American surveyor (1784–1849)

Joseph Cromwell Brown (January 29, 1784 – February 21, 1849) was an American surveyor known for establishing the Fifth Principal Meridian's baseline that governs the surveys of all or part of present-day Arkansas, Iowa, Minnesota, Missouri, and South Dakota. The Fifth Principal Meridian was established in 1815 to survey the territory of the Louisiana Purchase, an area of 830,000 sqmi.

== Notable surveys ==
- Initial point of the Fifth Principal Meridian (1815) - Brown established the initial point of the Fifth Principal Meridian which was to be used for surveying lands in the Missouri Territory in the present day states of Arkansas, Iowa, Minnesota, Missouri, North Dakota and South Dakota. Brown established the baseline on October 27, 1815 at the mouth of the Mississippi River. Prospect Robbins surveyed north from the mouth of the Arkansas River on the Mississippi. Where the two lines met was the Initial Point which is in Louisiana Purchase State Park in Arkansas.

- First plat of St. Louis, Missouri (1815-1818) - Brown's starting point in the survey was the home of Auguste Chouteau

- Indian Territory Line between Missouri and Indian Territory (1823), present day Kansas - Brown surveys the line south from its origin at the confluence of the Kansas River and Missouri River and then surveys the Missouri-Arkansas line. Virtually all Native Americans south of the Iowa line were to be moved west of line.

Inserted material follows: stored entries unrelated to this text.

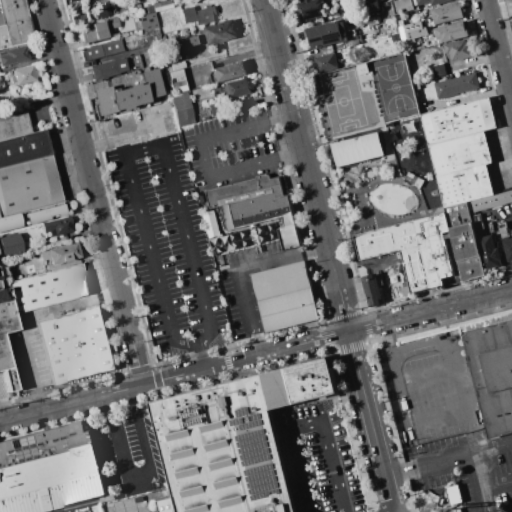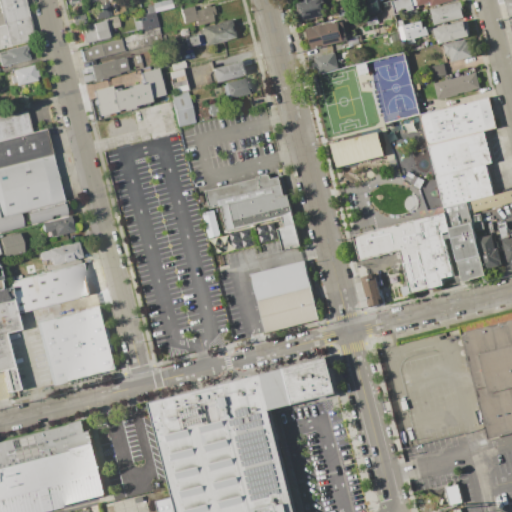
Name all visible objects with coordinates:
building: (66, 0)
building: (87, 0)
building: (89, 0)
building: (68, 2)
building: (428, 2)
building: (411, 4)
building: (159, 5)
building: (370, 5)
building: (401, 5)
building: (370, 6)
building: (117, 7)
building: (508, 7)
building: (310, 8)
building: (509, 8)
building: (311, 9)
building: (103, 11)
building: (445, 13)
building: (447, 13)
building: (197, 14)
building: (412, 14)
building: (198, 15)
building: (78, 18)
building: (372, 21)
building: (15, 22)
building: (13, 23)
building: (97, 29)
building: (94, 30)
building: (452, 31)
building: (217, 32)
building: (218, 32)
building: (411, 32)
building: (450, 32)
building: (325, 33)
building: (326, 33)
building: (3, 34)
building: (129, 34)
building: (139, 39)
building: (189, 40)
building: (170, 48)
building: (100, 49)
building: (457, 50)
building: (458, 50)
road: (498, 54)
building: (13, 55)
building: (14, 55)
building: (325, 61)
building: (325, 63)
building: (107, 68)
building: (361, 68)
building: (107, 69)
building: (437, 69)
building: (438, 70)
building: (227, 71)
building: (228, 71)
building: (22, 74)
building: (24, 75)
building: (455, 85)
building: (393, 86)
building: (456, 86)
building: (237, 87)
building: (234, 88)
building: (127, 92)
building: (128, 93)
park: (341, 100)
building: (181, 108)
building: (182, 108)
building: (458, 120)
parking lot: (134, 125)
building: (14, 126)
road: (120, 129)
parking lot: (228, 146)
building: (23, 148)
building: (356, 149)
building: (357, 149)
building: (459, 153)
road: (203, 157)
road: (307, 166)
building: (464, 185)
building: (26, 188)
road: (93, 192)
building: (445, 201)
building: (490, 201)
building: (255, 206)
building: (256, 208)
building: (44, 214)
building: (457, 214)
building: (477, 222)
building: (29, 223)
building: (209, 223)
building: (55, 226)
building: (57, 226)
building: (506, 241)
building: (9, 244)
building: (10, 244)
parking lot: (165, 248)
building: (412, 248)
building: (507, 248)
building: (488, 251)
building: (489, 251)
building: (466, 252)
building: (59, 253)
building: (59, 254)
road: (240, 269)
building: (281, 281)
building: (47, 289)
building: (371, 290)
building: (372, 290)
building: (4, 295)
building: (283, 296)
building: (288, 310)
road: (431, 311)
road: (211, 333)
building: (7, 340)
building: (74, 341)
road: (450, 344)
building: (75, 345)
road: (199, 354)
road: (34, 365)
building: (492, 370)
building: (492, 371)
road: (432, 375)
road: (175, 376)
road: (442, 414)
road: (372, 422)
building: (231, 441)
building: (237, 441)
road: (329, 448)
road: (462, 457)
parking lot: (322, 458)
building: (48, 469)
building: (51, 470)
road: (296, 471)
road: (138, 478)
parking lot: (500, 479)
road: (500, 484)
building: (452, 494)
road: (130, 507)
silo: (470, 510)
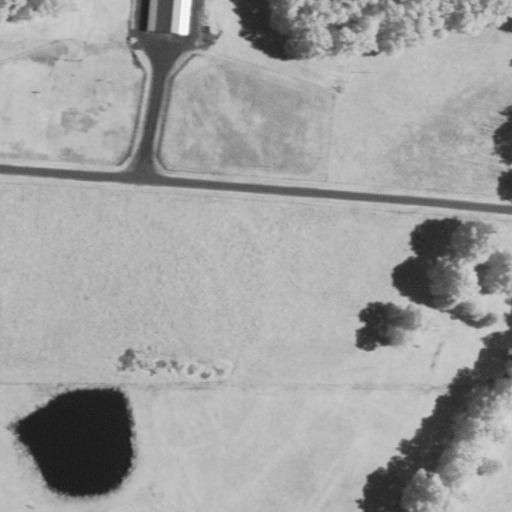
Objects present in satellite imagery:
road: (181, 41)
road: (256, 186)
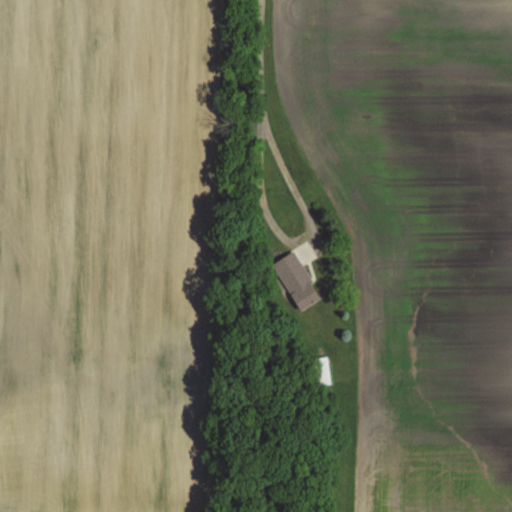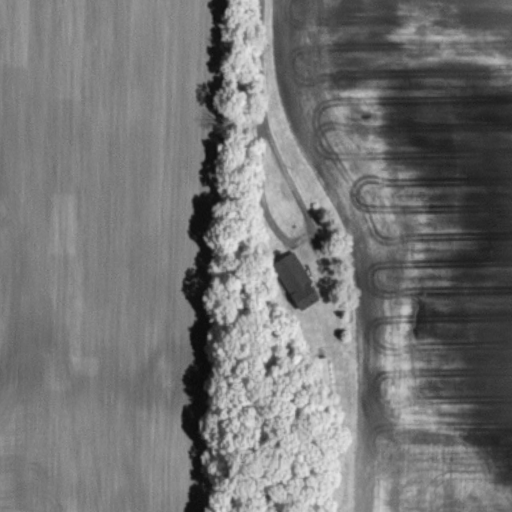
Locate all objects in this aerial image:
road: (261, 194)
building: (296, 281)
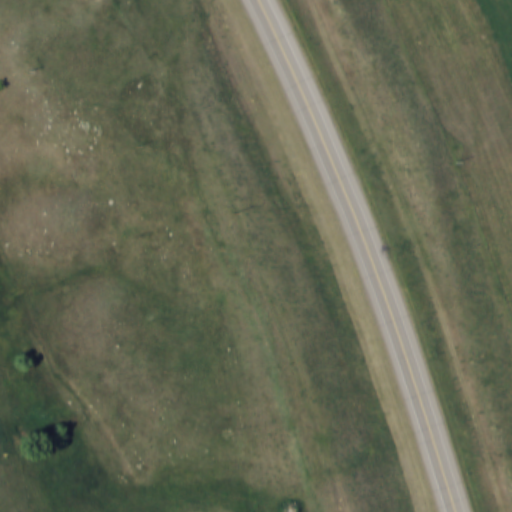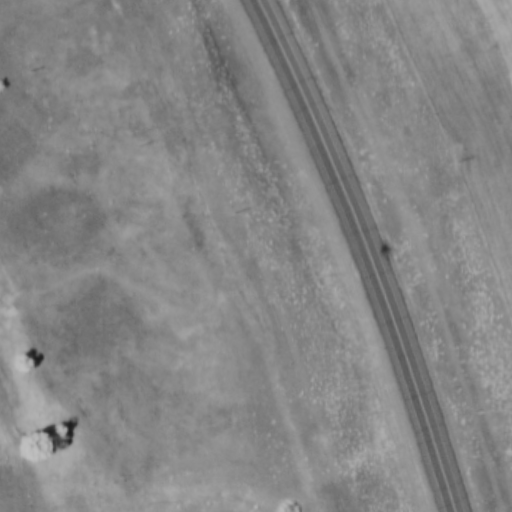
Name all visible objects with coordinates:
road: (371, 251)
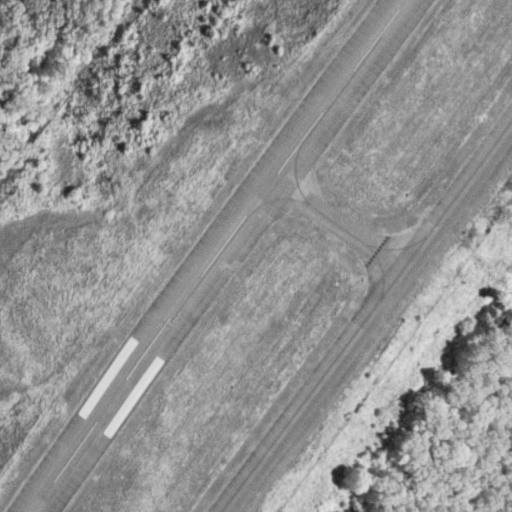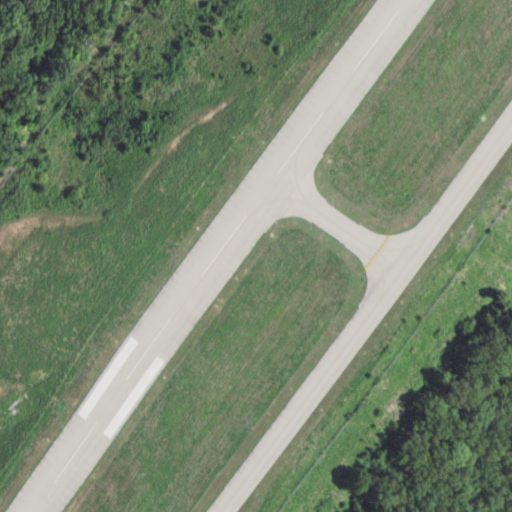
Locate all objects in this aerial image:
airport taxiway: (339, 224)
airport runway: (225, 256)
airport taxiway: (366, 311)
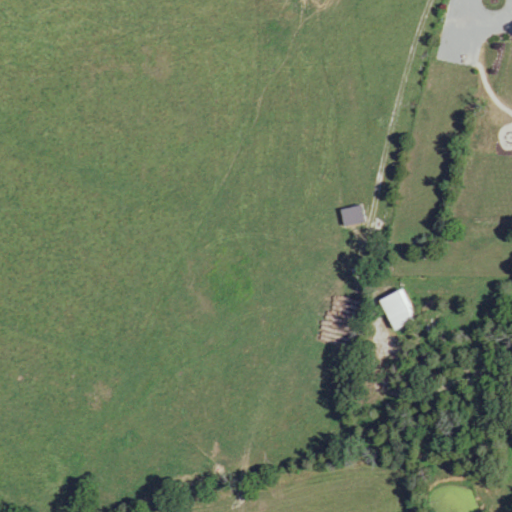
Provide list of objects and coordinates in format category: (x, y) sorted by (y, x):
building: (391, 310)
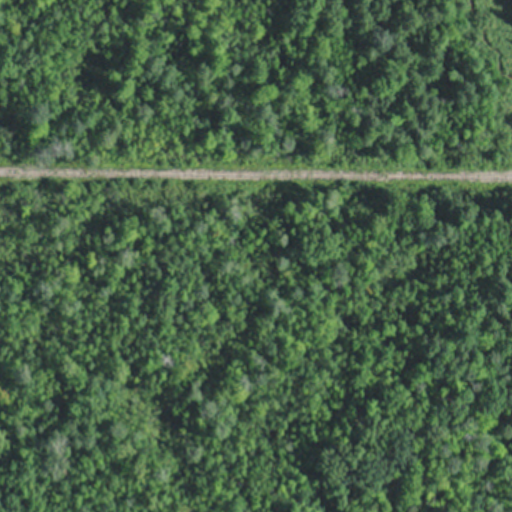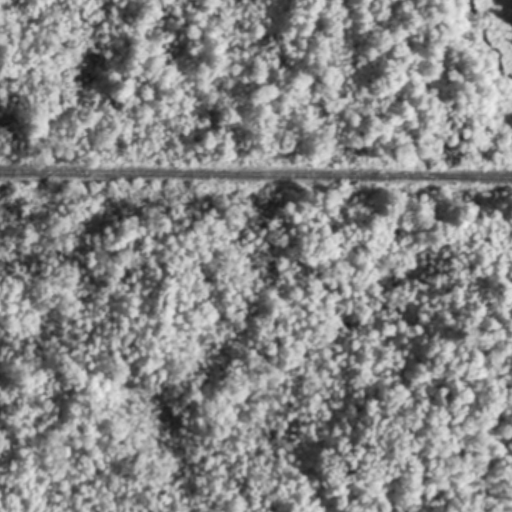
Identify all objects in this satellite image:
railway: (256, 172)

- Santa Fe Trail (1825) - surveyed the trail from Jackson County, Missouri to Taos, New Mexico.

- Honey War line (1836) - Brown's most controversial survey was the resurvey of the Sullivan Line, which caused Missouri to claim its border extended 13 miles into Iowa. When Missouri tax collectors attempted to collect revenue from the new territory they were run out of the state. In the process they cut down three trees with honey bee hives for partial payment. The source of the debate was the definition of the Des Moines Rapids. When Missouri entered the Union in 1820 it said its border extended from the rapids on the River Des Moines. Brown couldn't find the rapids at the said intersection with the river-and hence-said the rapids were further north. The Supreme Court was to repudiate what was called "Brown's Line" and uphold the Sullivan Line as the border (although resurveyed).